WHAT THE TASK REQUIRES:
Print every line of text in the data below without changing anything, and leave the pictures out.

DATA FOR THIS TASK:
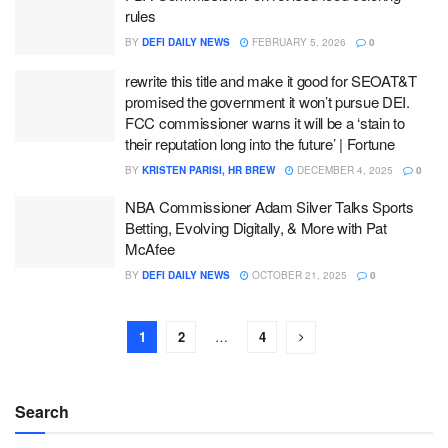
rules
BY
DEFI DAILY NEWS
FEBRUARY 5, 2026
0
rewrite this title and make it good for SEOAT&T
promised the government it won’t pursue DEI.
FCC commissioner warns it will be a ‘stain to
their reputation long into the future’ | Fortune
BY
KRISTEN PARISI, HR BREW
DECEMBER 4, 2025
0
NBA Commissioner Adam Silver Talks Sports
Betting, Evolving Digitally, & More with Pat
McAfee
BY
DEFI DAILY NEWS
OCTOBER 21, 2025
0
1
2
…
4
Search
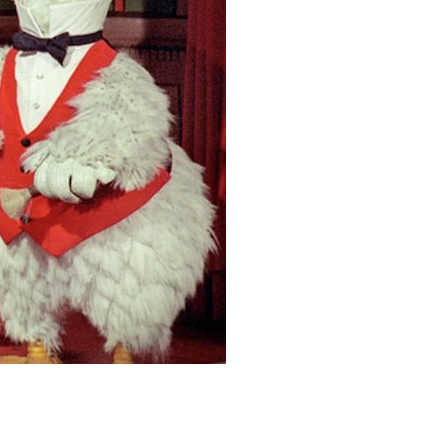
vensburger
R
S
W
X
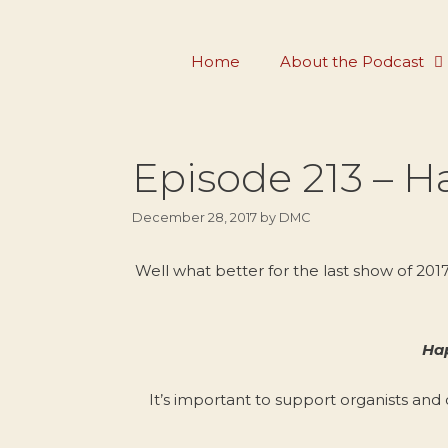
Skip
to
Home
About the Podcast
content
Episode 213 – H
December 28, 2017
by
DMC
Well what better for the last show of 20
Hap
It’s important to support organists and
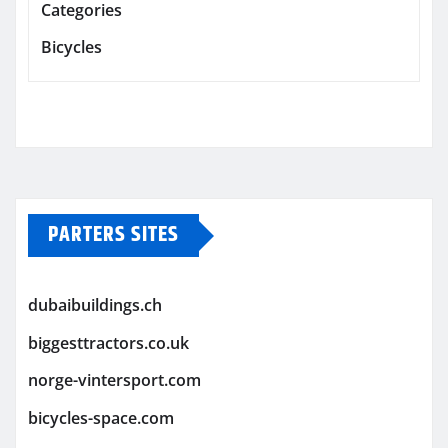
Categories
Bicycles
PARTERS SITES
dubaibuildings.ch
biggesttractors.co.uk
norge-vintersport.com
bicycles-space.com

SOLUTION TO THIS EXERCISE:
rules
BY
DEFI DAILY NEWS
FEBRUARY 5, 2026
0
rewrite this title and make it good for SEOAT&T
promised the government it won’t pursue DEI.
FCC commissioner warns it will be a ‘stain to
their reputation long into the future’ | Fortune
BY
KRISTEN PARISI, HR BREW
DECEMBER 4, 2025
0
NBA Commissioner Adam Silver Talks Sports
Betting, Evolving Digitally, & More with Pat
McAfee
BY
DEFI DAILY NEWS
OCTOBER 21, 2025
0
1
2
…
4
Search
vensburger
R
S
W
X
Skip
to
Home
About the Podcast
content
Episode 213 – H
December 28, 2017
by
DMC
Well what better for the last show of 20
Hap
It’s important to support organists and
Categories
Bicycles
PARTERS SITES
dubaibuildings.ch
biggesttractors.co.uk
norge-vintersport.com
bicycles-space.com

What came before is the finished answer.